Rather than trying to exert excessive control over every aspect of a project, it is more effective for bosses to gain knowledge about the strengths and weaknesses of their teams. By understanding their team members’ capabilities, they can inspire and motivate them to produce high-quality work. This approach involves empowering employees, providing them with autonomy, and encouraging them to take ownership of their tasks. By fostering a sense of trust and confidence in their abilities, bosses can create an environment where employees feel empowered to contribute their best efforts and showcase their skills. This approach not only boosts employee morale but also enhances productivity and promotes a culture of collaboration and innovation within the team.
(v) Are you a hoarder of efforts and credit?
Delegation and credit are key aspects of effective management.
According to noted American entrepreneur and philanthropist Eli Broad, the inability to delegate is one of the biggest issues with managers at all levels. Most leaders or managers like to take all the work and credit for themselves. Delegation of work is critical to trust-building, which is interlinked with employee empowerment.
Why is delegation of work such a big problem with leaders across levels, or managers? Where does this “do everything approach” arise from? Is it since they became managers for the first time? Maybe yes.

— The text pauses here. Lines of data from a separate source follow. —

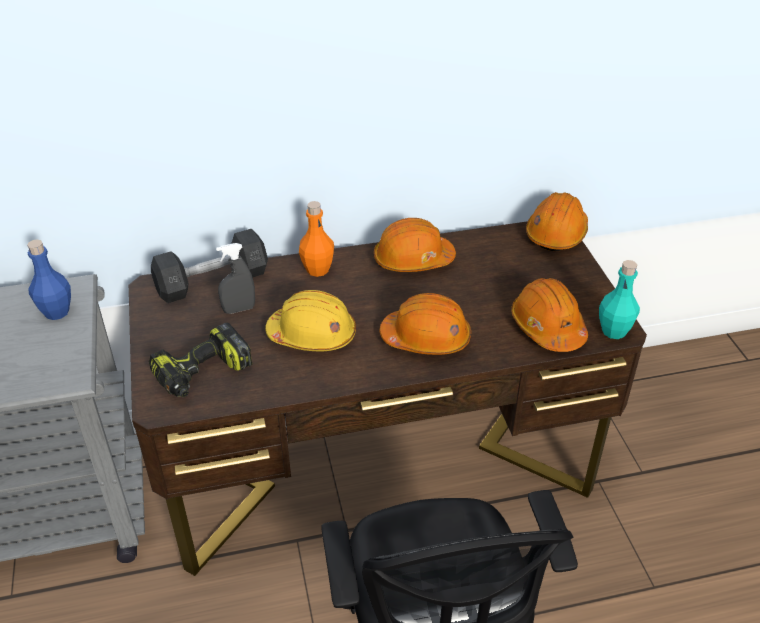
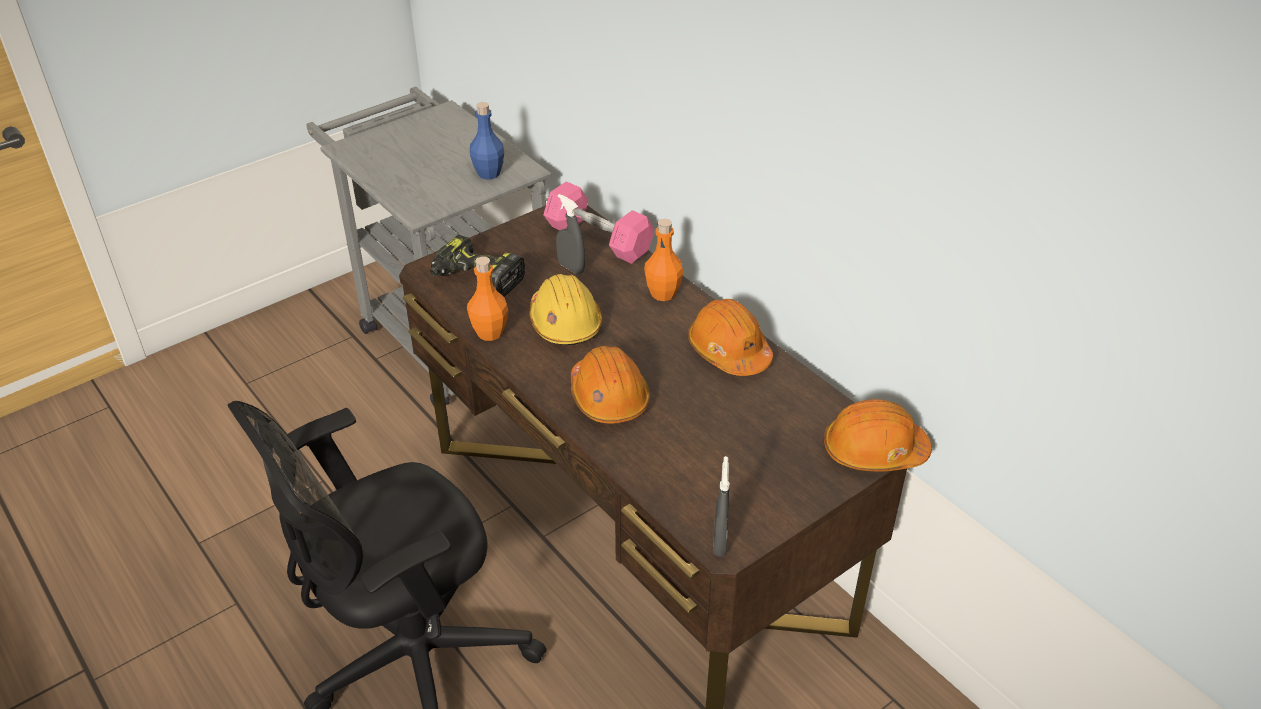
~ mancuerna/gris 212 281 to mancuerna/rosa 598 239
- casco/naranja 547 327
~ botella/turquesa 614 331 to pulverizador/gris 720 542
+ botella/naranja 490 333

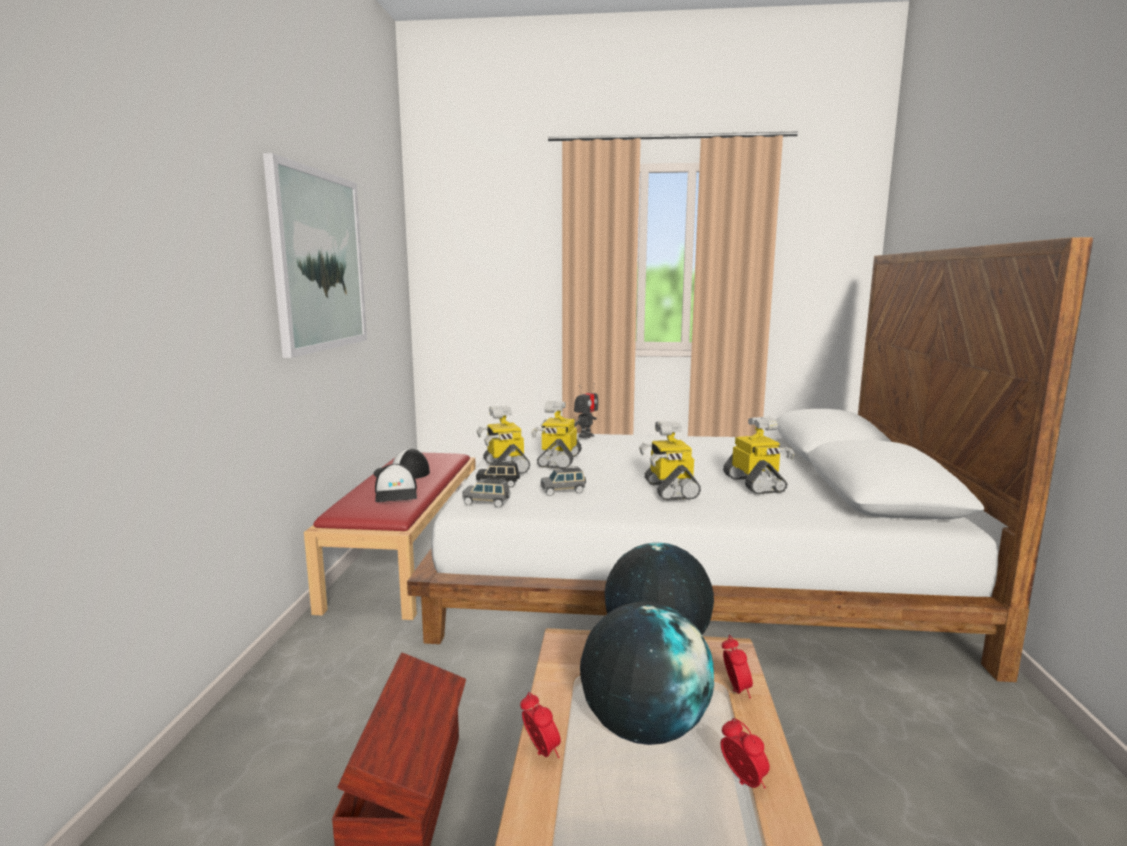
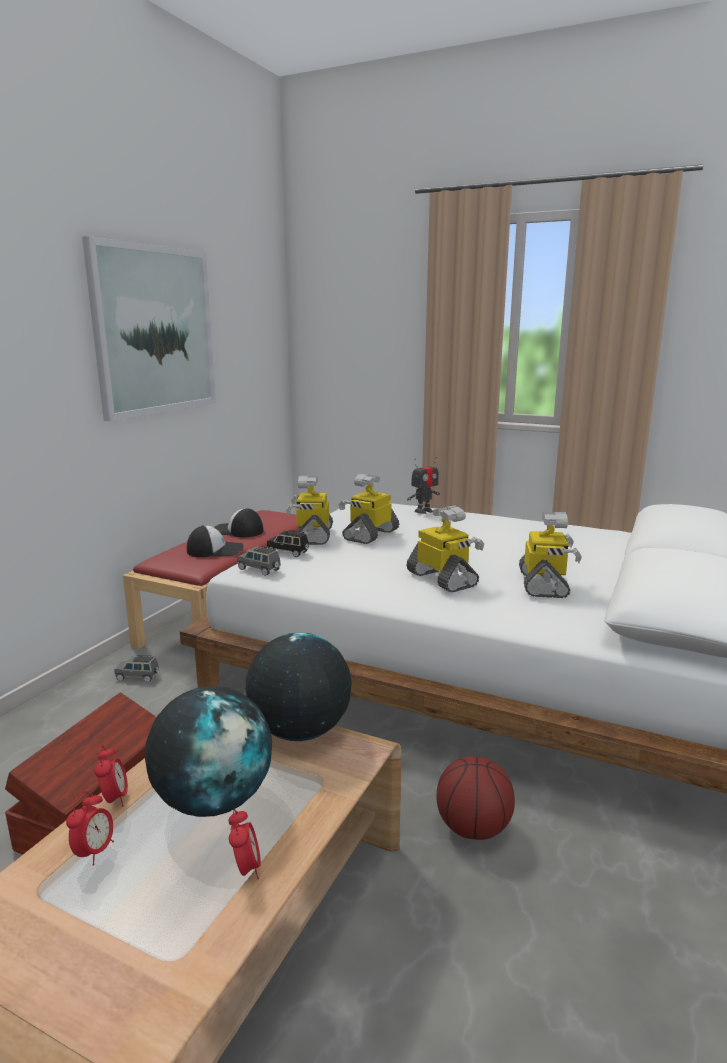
~ gorra 396 494 = 215 550 105 degrees counterclockwise
~ coche de juguete/gris 563 491 to 138 677
~ robot de juguete 669 490 = 443 579 135 degrees clockwise
~ despertador 735 690 to 94 852
+ balón de baloncesto 473 829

At the core is obsession with delivery on all fronts, as new leaders often believe that they are the experts in everything. So, if a new or a first-time manager is assigned a project, the individual gets obsessed—even overwhelmed—with delivering top class results. What do they end up doing? Confuse achieving goals and targets with division of team work. In their bid to meet their own expectations—rather surpass it—they turn into “control freaks”. They keep a tab on every single thing each team member is doing, interfere when absolutely not required, give unsolicited advice, and operate as tough task masters.

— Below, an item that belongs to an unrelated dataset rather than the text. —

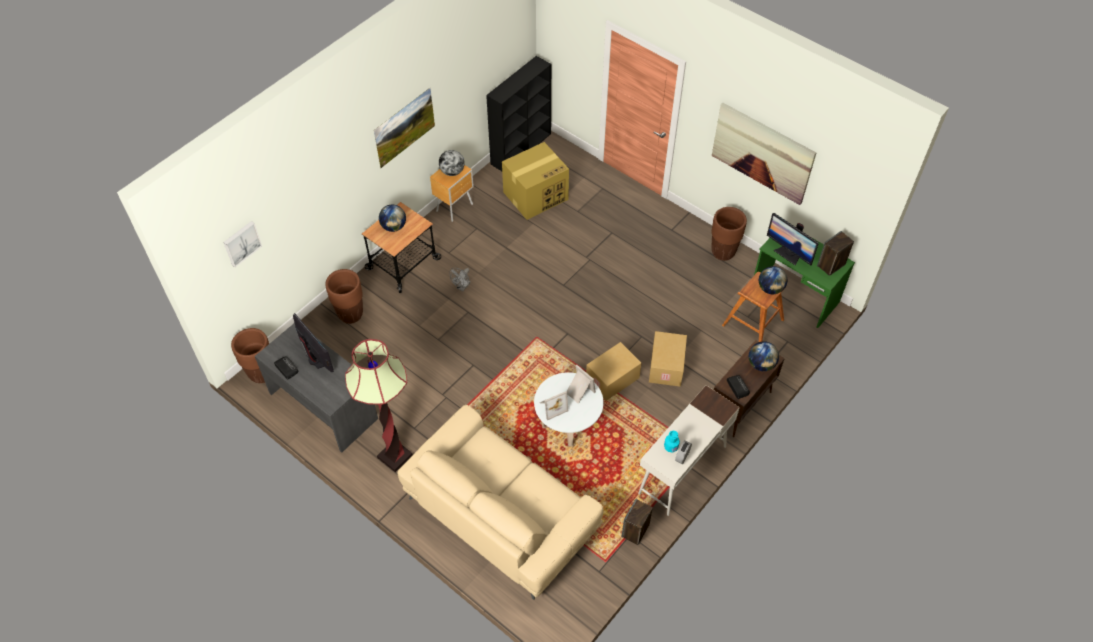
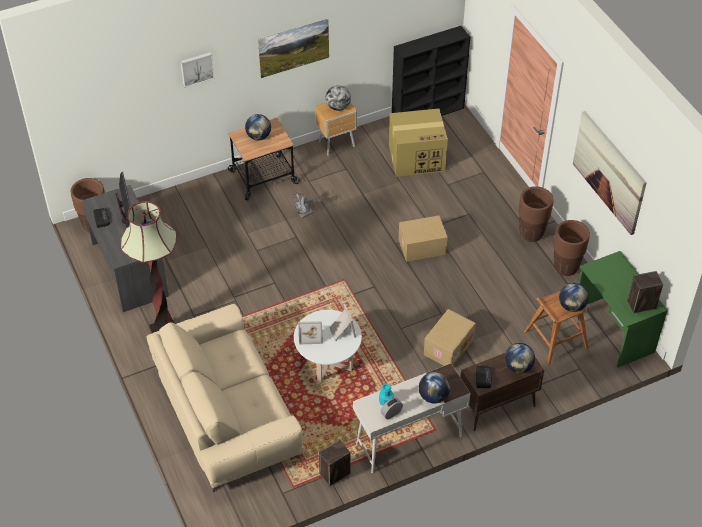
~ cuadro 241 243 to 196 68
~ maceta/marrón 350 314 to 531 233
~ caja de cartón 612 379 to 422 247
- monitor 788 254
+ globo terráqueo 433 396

Loss of trust with the team. Rapport takes a hit. Work culture suffers. Goals, even if met, are achieved at a high cost.
Delegate work. Give your team the responsibilities to test their skills and the space to execute. Work experience will give them confidence. They will naturally rally behind a leader or manager who facilitates their growth and contributes to career development. Moreover, you will not be overwhelmed by the mundane and routine tasks. It will free up bandwidth for you to focus on other core issues, such as more effective leadership guidance.

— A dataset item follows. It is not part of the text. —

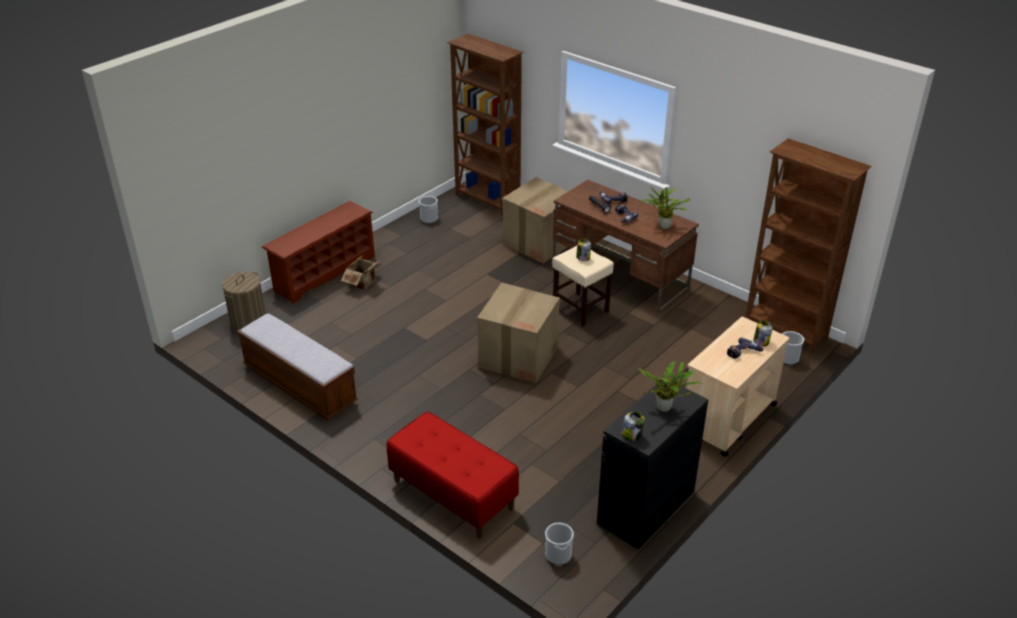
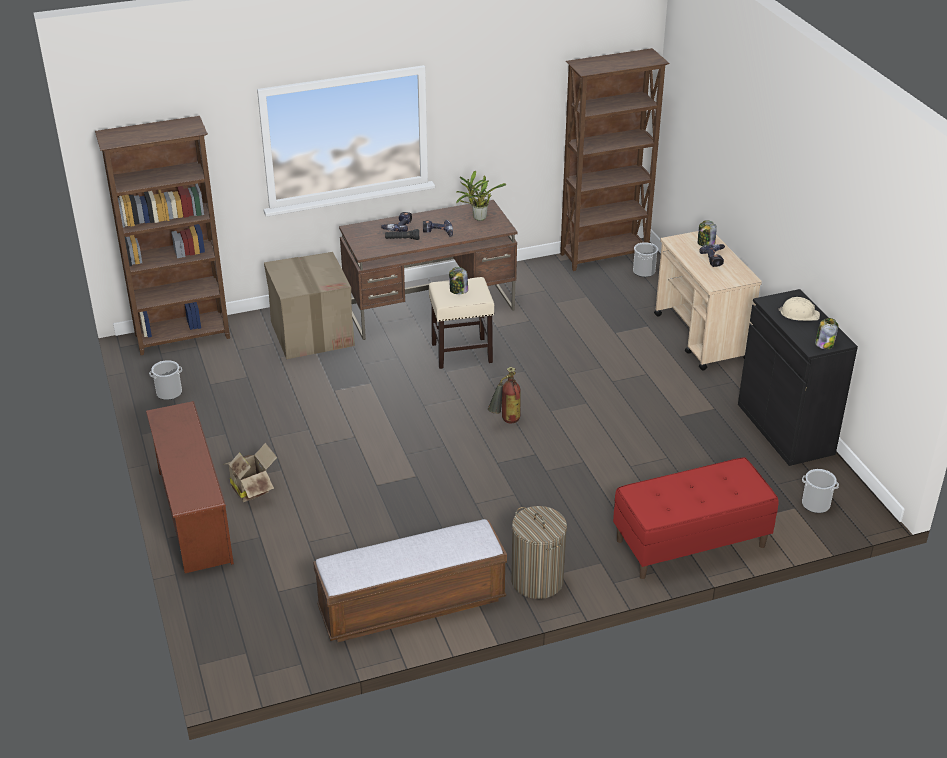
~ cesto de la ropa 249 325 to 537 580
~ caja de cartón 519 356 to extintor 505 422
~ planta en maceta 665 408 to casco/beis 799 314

For a leader at the entrepreneurial level, delegation will also entail consulting with the management team. So, if a new leader wants to implement large-scale digitalization in the organization, what should be the approach? Consult with his team and take them into confidence by giving value to their suggestions and ideas. Coordination and collaboration are important tools in leadership development and team empowerment.
Effective leadership is closely linked to employee empowerment and workplace culture. Therefore, it is very important that first-time leaders and new managers be aware of the critical mistakes outlined and actively avoid them. With this, new leaders can set themselves up for success and create a positive impact on their teams and organizations.
Leadership is a continuous learning process. By actively investing in their own growth and development, first-time leaders can inspire a culture of continuous improvement, empower their team members to take ownership of their work, and foster a positive and inclusive environment where everyone thrives.
Your time as a first-time leader is a unique opportunity to shape your leadership style and set the tone for your team’s success. Don’t let it go waste.